Capodanno con sole e caldo diurno, Epifania con nubi, precipitazioni e deciso calo termico

Oggi si chiude un 2021 non “entusiasmante” in ambito meteorologico, anche in Umbria si percepisce sempre più che il clima sta cambiando verso il caldo e la riduzione delle precipitazioni. Irruzioni di aria gelida praticamente assenti nonostante la Nina ed altri parametri favorevoli in tal senso, siccità che, se non avessimo avuto gli ultimi due mesi dell’anno con precipitazioni sopra media in molte aree della nostra regione, sarebbe classificabile come “grave”. Anche l’anticiclone che ci sta accompagnando nel nuovo anno, per certi versi, confermerà il trend descritto. In Italia probabilmente arriveremo vicini ai record di caldo per dicembre, in molti casi non li supereremo di slancio solamente perché la nostra penisola sarà sotto la parte orientale dell’anticiclone, con correnti settentrionali, a differenza dell’Europa occidentale, soprattutto Spagna e Francia, dove avremo correnti meridionali. Le aree dell’Italia, specie nord occidentale, dove potranno essere battuti dei record di caldo, saranno quelle dove le correnti settentrionali produrranno un certo effetto foehn, ossia venti secchi di caduta dalle Alpi che comprimeranno l’aria al suolo riscaldandola.

 

Sull’Umbria l’anticiclone garantirà cieli sgombri da nubi soprattutto oggi venerdì 31 dicembre e domani sabato 1° gennaio, l’aria in generale risulterà abbastanza asciutta proprio grazie alle correnti settentrionali, le nebbie nei fondovalle saranno prodotte essenzialmente dall’umidità che rilasceranno i terreni pregni di acqua per le piogge abbondanti dei giorni scorsi, naturalmente poi il fenomeno dell’inversione termica farà il resto. Temperature quindi fredde ma non freddissime di notte a causa dei cieli sereni, difficilmente avremo altre locali gelate come stamattina, valori elevati invece di giorno, fin sopra i 15°C.

 

Le nebbie e le nubi, generalmente stratificate, torneranno ad aumentare da domenica 2 ed ancor più lunedì 3 gennaio 2022, quando la grande circolazione depressionaria nord atlantica inizierà ad abbassarsi di latitudine schiacciando l’anticiclone sul mar Mediterraneo centro occidentale. Sull’Italia quindi le correnti, anche in quota, da settentrionali tenderanno divenire occidentali e quindi aumenterà l’umidità lungo tutta la colonna d’aria. Sull’Umbria i primi settori ad assistere all’aumento delle nubi e delle nebbie saranno quelli nord occidentali, poi un po’ tutta la regione, almeno fino a martedì 4 gennaio saranno banchi di nubi stratificate che, al massimo, potranno produrre qualche locale pioviggine. Grazie alla copertura nuvolosa avremo quindi temperature minime in aumento e massime in calo, tra l’altro terminerà l’effetto di riscaldamento dovuto al foehn e le correnti atlantica saranno di loro anche più fredde, quindi il calo termico sarà ben avvertibile, specie in collina e montagna con 8°C/10°C in meno tra Capodanno e martedì 4 gennaio.

  

La prima perturbazione del nuovo anno è attesa tra mercoledì 5 e giovedì 6 gennaio, sarà una classica perturbazione nord atlantica, un fronte che, seguito da aria fredda artica nord atlantica, produrrà probabilmente un centro depressionario sopra l’Italia con precipitazioni sparse e temperature in calo, tutto abbastanza veloce comunque. Su Alpi ed Appennini la neve tornerà a cadere fin sui 600/800 metri di quota, specie al nord.

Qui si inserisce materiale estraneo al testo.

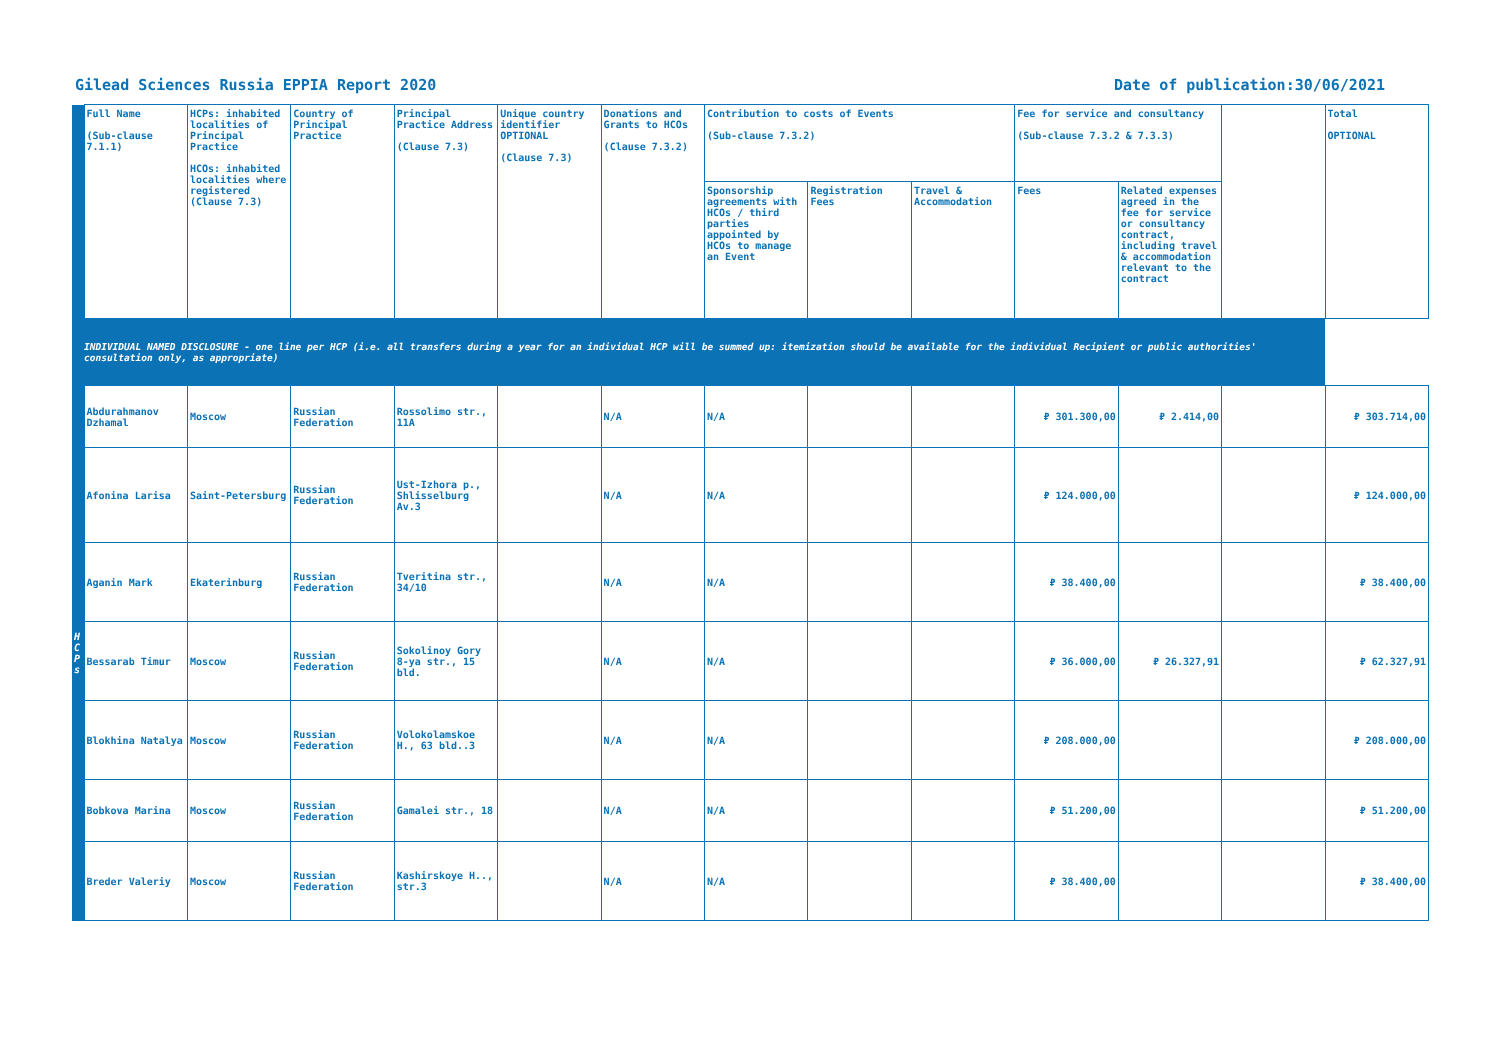Gilead Sciences Russia EPPIA Report 2020 Date of publication:30/06/2021
| | Full Name (Sub-clause 7.1.1) | HCPs: inhabited localities of Principal Practice HCOs: inhabited localities where registered (Clause 7.3) | Country of Principal Practice | Principal Practice Address (Clause 7.3) | Unique country identifier OPTIONAL (Clause 7.3) | Donations and Grants to HCOs (Clause 7.3.2) | Contribution to costs of Events (Sub-clause 7.3.2) | | | Fee for service and consultancy (Sub-clause 7.3.2 & 7.3.3) | | | Total OPTIONAL |
| --- | --- | --- | --- | --- | --- | --- | --- | --- | --- | --- | --- | --- | --- |
| | | | | | | | Sponsorship agreements with HCOs / third parties appointed by HCOs to manage an Event | Registration Fees | Travel & Accommodation | Fees | Related expenses agreed in the fee for service or consultancy contract, including travel & accommodation relevant to the contract | | |
| INDIVIDUAL NAMED DISCLOSURE - one line per HCP (i.e. all transfers during a year for an individual HCP will be summed up: itemization should be available for the individual Recipient or public authorities' consultation only, as appropriate) | | | | | | | | | | | | | |
| H C P s | Abdurahmanov Dzhamal | Moscow | Russian Federation | Rossolimo str., 11A | | N/A | N/A | | | ₽ 301.300,00 | ₽ 2.414,00 | | ₽ 303.714,00 |
| | Afonina Larisa | Saint-Petersburg | Russian Federation | Ust-Izhora p., Shlisselburg Av.3 | | N/A | N/A | | | ₽ 124.000,00 | | | ₽ 124.000,00 |
| | Aganin Mark | Ekaterinburg | Russian Federation | Tveritina str., 34/10 | | N/A | N/A | | | ₽ 38.400,00 | | | ₽ 38.400,00 |
| | Bessarab Timur | Moscow | Russian Federation | Sokolinoy Gory 8-ya str., 15 bld. | | N/A | N/A | | | ₽ 36.000,00 | ₽ 26.327,91 | | ₽ 62.327,91 |
| | Blokhina Natalya | Moscow | Russian Federation | Volokolamskoe H., 63 bld..3 | | N/A | N/A | | | ₽ 208.000,00 | | | ₽ 208.000,00 |
| | Bobkova Marina | Moscow | Russian Federation | Gamalei str., 18 | | N/A | N/A | | | ₽ 51.200,00 | | | ₽ 51.200,00 |
| | Breder Valeriy | Moscow | Russian Federation | Kashirskoye H.., str.3 | | N/A | N/A | | | ₽ 38.400,00 | | | ₽ 38.400,00 |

Per quanto riguarda l’Umbria le piogge sono attese soprattutto nella giornata di mercoledì 5 gennaio, piogge sparse sui settori centro occidentali della regione, più frequenti ed intense lungo l’Appennino dove si trasformeranno in neve fin sui 1200 metri di quota entro la mattinata, nel pomeriggio forse anche a 700/800 metri di quota. 

  

Giovedì 6 gennaio perturbazione in allontanamento verso sud est, deciso miglioramento atmosferico ma ancora correnti fredde nord orientali con venti di tramontana.